Required task 1: Rewrite the entries below as a numbered list with blank lines left out, covering everything from the line containing "731, 1122, 924]" down to the line containing "text class Child", both included, and nothing else.

McStas (web), (Manual) is a general tool for simulating neutron scattering instruments. It is based on a compiler that reads a high-level specification language defining the instrument to be simulated and produces C code that performs the Monte Carlo Simulation. This makes it very fast, typical figures are 500000 neutron histories per second on a fast PC.
It is common to test calculations in more than one software to check their validity; an alternative to McStas is Vitess.
McStas shares codebase with its X-Ray analogous, McXtrace, with a similar syntax.
It is recommended to install McStas with miniforge. Once miniforge is installed, create a conda environment and install McStas:
conda create --name mcstas
conda activate mcstas
mamba install mcstas
To use McStas in HPC clusters like Hyperion, it should be installed in the /scratch folder.
Replacing gila by your own username,
module load Python
conda create --prefix /scratch/gila/.conda/envs/mcstas
conda activate /scratch/gila/.conda/envs/mcstas
conda install mamba --channel conda-forge
mamba install mcstas
Once installed, it can be accessed anytime as
module load Python
conda activate /scratch/gila/.conda/envs/mcstas
McStas comes with a comprehensive library of well-tested components that include most standard elements of neutron scattering instruments. New components are constantly created by the community. Neutron sources can also be imported from other programs.
McStasScript is the McStas Python API, really useful to automatize calculations and to make things easier. The ESS workflow using McStas is presented in the ESS DMSC Summer School.
McStasScript provides really useful help commands that can guide you when designing instruments in Jupyter Lab:
import mcstasscript as ms
instrument = ms.McStas_instr("MyInstrument")
instrument.available_components()
# Shows all available component categories
instrument.available_components("sources")
# All available components from a specific category
instrument.component_help("Source_custom")
# Help for a specific component
You can also see the parameters of a component that you already placed,
source = instrument.add_component("MySource", "Source_custom")
monitor = instrument.add_component("monitor", "L_monitor")
source.show_parameters()
# Shows current parameters used in the component
source.set_parameters(xwidth=0.1, ...)
You should configure the instrument settings before running the simulation:
instrument.settings(ncount=1e7, mpi=4, ...)
instrument.show_settings()
# Shows current instrument settings
Finally, run the simulation and plot the data from the monitors that you placed on the instrument:
data = instrument.backengine()
ms.make_plot(data)

Dataset entries:
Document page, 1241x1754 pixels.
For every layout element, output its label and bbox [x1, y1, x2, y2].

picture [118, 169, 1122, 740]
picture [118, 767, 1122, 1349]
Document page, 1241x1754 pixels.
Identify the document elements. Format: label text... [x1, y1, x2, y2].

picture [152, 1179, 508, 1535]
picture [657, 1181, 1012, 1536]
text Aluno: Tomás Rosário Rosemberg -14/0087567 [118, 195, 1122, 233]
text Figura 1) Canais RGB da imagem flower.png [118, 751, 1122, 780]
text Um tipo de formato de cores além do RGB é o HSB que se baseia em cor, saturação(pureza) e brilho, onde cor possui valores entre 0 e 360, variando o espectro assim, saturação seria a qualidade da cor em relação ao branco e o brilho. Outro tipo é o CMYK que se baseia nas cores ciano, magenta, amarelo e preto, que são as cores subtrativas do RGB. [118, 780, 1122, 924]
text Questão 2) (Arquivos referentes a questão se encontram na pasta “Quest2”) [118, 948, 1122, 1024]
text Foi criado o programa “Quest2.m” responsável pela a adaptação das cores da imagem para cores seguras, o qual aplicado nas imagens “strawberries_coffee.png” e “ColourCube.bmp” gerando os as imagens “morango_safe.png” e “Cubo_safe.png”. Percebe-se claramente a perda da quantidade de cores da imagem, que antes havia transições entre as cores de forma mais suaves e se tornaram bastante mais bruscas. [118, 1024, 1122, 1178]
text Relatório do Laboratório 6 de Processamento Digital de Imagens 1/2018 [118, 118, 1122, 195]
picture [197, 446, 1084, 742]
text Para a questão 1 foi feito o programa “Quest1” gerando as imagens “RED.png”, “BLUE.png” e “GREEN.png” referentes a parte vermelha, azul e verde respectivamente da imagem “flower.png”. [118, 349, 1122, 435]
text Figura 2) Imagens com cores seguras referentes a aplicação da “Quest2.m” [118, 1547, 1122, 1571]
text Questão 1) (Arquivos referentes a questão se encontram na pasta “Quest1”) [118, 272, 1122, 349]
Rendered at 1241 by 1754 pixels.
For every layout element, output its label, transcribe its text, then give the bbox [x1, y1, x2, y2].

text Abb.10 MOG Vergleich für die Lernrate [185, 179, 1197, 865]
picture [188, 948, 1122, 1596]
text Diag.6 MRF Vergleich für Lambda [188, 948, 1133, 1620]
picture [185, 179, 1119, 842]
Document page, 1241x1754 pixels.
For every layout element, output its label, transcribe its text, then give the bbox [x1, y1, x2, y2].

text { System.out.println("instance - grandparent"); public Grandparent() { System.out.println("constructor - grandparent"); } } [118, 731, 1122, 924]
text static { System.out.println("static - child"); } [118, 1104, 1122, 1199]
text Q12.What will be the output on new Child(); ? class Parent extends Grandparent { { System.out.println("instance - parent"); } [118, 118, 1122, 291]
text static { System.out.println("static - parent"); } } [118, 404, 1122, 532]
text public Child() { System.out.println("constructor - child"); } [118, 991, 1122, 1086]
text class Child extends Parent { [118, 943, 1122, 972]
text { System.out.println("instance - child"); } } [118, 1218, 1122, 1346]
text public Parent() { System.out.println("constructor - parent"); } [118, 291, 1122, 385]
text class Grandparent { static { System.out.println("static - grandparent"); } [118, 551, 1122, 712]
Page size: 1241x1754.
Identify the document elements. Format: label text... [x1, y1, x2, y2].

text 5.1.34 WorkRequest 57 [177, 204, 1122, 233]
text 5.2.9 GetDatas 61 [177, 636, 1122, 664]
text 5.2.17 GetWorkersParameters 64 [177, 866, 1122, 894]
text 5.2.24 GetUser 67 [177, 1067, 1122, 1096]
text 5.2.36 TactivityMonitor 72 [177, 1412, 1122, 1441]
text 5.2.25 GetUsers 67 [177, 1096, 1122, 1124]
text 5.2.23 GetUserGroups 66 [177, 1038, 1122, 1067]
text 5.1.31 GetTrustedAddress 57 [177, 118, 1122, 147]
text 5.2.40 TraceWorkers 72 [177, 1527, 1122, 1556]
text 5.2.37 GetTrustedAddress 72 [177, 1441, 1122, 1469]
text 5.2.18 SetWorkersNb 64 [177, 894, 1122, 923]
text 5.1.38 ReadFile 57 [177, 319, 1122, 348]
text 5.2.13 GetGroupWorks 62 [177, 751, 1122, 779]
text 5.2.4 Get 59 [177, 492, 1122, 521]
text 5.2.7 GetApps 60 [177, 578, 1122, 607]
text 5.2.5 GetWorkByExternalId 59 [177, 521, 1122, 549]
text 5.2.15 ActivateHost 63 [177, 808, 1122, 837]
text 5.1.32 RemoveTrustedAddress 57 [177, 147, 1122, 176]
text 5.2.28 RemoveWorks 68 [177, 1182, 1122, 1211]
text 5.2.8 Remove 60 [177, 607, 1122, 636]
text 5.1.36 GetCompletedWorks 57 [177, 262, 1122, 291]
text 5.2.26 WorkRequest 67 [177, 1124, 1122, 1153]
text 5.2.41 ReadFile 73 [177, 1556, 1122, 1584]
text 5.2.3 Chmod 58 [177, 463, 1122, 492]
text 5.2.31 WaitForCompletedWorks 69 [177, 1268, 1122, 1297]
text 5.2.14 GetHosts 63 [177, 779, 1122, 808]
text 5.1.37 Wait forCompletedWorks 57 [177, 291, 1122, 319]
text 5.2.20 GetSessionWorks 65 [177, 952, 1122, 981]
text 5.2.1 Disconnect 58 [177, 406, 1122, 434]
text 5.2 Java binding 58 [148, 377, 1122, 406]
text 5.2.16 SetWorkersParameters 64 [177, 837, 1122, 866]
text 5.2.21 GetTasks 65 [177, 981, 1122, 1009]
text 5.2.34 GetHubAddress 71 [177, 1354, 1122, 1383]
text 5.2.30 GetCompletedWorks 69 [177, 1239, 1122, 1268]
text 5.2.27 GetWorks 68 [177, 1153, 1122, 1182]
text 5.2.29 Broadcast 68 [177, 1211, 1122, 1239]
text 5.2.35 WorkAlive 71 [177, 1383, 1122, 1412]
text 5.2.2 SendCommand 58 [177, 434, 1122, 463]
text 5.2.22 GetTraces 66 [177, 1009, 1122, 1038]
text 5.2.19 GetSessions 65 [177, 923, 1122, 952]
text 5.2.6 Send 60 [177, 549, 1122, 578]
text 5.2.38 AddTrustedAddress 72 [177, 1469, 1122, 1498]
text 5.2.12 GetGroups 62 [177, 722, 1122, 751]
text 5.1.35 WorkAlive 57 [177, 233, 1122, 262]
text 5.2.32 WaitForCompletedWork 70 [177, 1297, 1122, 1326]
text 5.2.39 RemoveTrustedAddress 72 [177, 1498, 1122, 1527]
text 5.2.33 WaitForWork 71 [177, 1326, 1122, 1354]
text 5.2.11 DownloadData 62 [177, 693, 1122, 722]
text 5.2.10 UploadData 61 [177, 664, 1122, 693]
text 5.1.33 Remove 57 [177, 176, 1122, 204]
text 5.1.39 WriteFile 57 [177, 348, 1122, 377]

Required task 2: According to the McStas page, in which folder should McStas be installed for use on HPC clusters like Hyperion?

Task answer 1:
1. text { System.out.println("instance - grandparent"); public Grandparent() { System.out.println("constructor - grandparent"); } } [118, 731, 1122, 924]
2. text static { System.out.println("static - child"); } [118, 1104, 1122, 1199]
3. text Q12.What will be the output on new Child(); ? class Parent extends Grandparent { { System.out.println("instance - parent"); } [118, 118, 1122, 291]
4. text static { System.out.println("static - parent"); } } [118, 404, 1122, 532]
5. text public Child() { System.out.println("constructor - child"); } [118, 991, 1122, 1086]
6. text class Child extends Parent { [118, 943, 1122, 972]

Task answer 2: The /scratch folder.